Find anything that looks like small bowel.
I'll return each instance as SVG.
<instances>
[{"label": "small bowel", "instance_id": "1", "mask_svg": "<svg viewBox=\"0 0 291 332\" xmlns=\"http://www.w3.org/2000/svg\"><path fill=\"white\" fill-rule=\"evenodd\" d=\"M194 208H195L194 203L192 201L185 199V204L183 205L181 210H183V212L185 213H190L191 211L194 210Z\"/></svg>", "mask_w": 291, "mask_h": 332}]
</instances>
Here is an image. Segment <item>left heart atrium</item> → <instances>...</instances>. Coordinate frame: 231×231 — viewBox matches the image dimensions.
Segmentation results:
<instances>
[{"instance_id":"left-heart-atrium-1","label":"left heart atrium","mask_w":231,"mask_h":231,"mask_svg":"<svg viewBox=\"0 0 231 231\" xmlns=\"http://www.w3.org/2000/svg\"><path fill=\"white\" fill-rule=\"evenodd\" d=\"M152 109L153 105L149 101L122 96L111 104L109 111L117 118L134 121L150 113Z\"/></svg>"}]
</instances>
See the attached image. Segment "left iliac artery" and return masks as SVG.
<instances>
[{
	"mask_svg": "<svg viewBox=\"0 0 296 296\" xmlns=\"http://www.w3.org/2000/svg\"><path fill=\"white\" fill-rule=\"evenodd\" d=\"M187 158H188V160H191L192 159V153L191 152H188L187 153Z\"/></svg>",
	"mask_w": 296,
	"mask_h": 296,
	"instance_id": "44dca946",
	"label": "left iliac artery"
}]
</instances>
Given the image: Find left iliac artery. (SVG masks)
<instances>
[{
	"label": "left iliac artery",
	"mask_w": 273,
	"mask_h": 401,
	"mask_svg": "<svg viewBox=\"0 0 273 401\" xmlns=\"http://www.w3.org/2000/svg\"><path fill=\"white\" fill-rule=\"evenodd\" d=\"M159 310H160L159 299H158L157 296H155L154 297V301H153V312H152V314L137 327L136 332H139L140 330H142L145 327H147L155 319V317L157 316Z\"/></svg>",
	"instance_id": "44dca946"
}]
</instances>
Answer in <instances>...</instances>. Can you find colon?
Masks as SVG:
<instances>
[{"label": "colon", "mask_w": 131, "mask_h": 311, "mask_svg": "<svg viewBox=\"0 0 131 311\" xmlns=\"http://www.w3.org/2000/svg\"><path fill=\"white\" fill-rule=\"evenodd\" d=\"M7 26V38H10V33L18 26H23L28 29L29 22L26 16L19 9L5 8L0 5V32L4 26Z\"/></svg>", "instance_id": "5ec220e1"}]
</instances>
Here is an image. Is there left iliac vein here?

**Objective**
Put the rows from the line containing "Here is an image. Segment" down through the line containing "109L153 105L149 101L122" into a two-column CSV with the headers input and output. Give one line per entry, with its text under input and its answer under output, and quote each field with line breaks replaced by spaces.

**Task response**
input,output
"Here is an image. Segment <item>left heart atrium</item> → <instances>...</instances>. Coordinate frame: 231×231 — viewBox matches the image dimensions.","Segmentation results: <instances> [{""instance_id"":""left-heart-atrium-1"",""label"":""left heart atrium"",""mask_w"":231,""mask_h"":231,""mask_svg"":""<svg viewBox=\""0 0 231 231\"" xmlns=\""http://www.w3.org/2000/svg\""><path fill=\""white\"" fill-rule=\""evenodd\"" d=\""M152 109L153 105L149 101L122 96L111 104L109 111L117 118L134 121L150 113Z\""/></svg>""}]"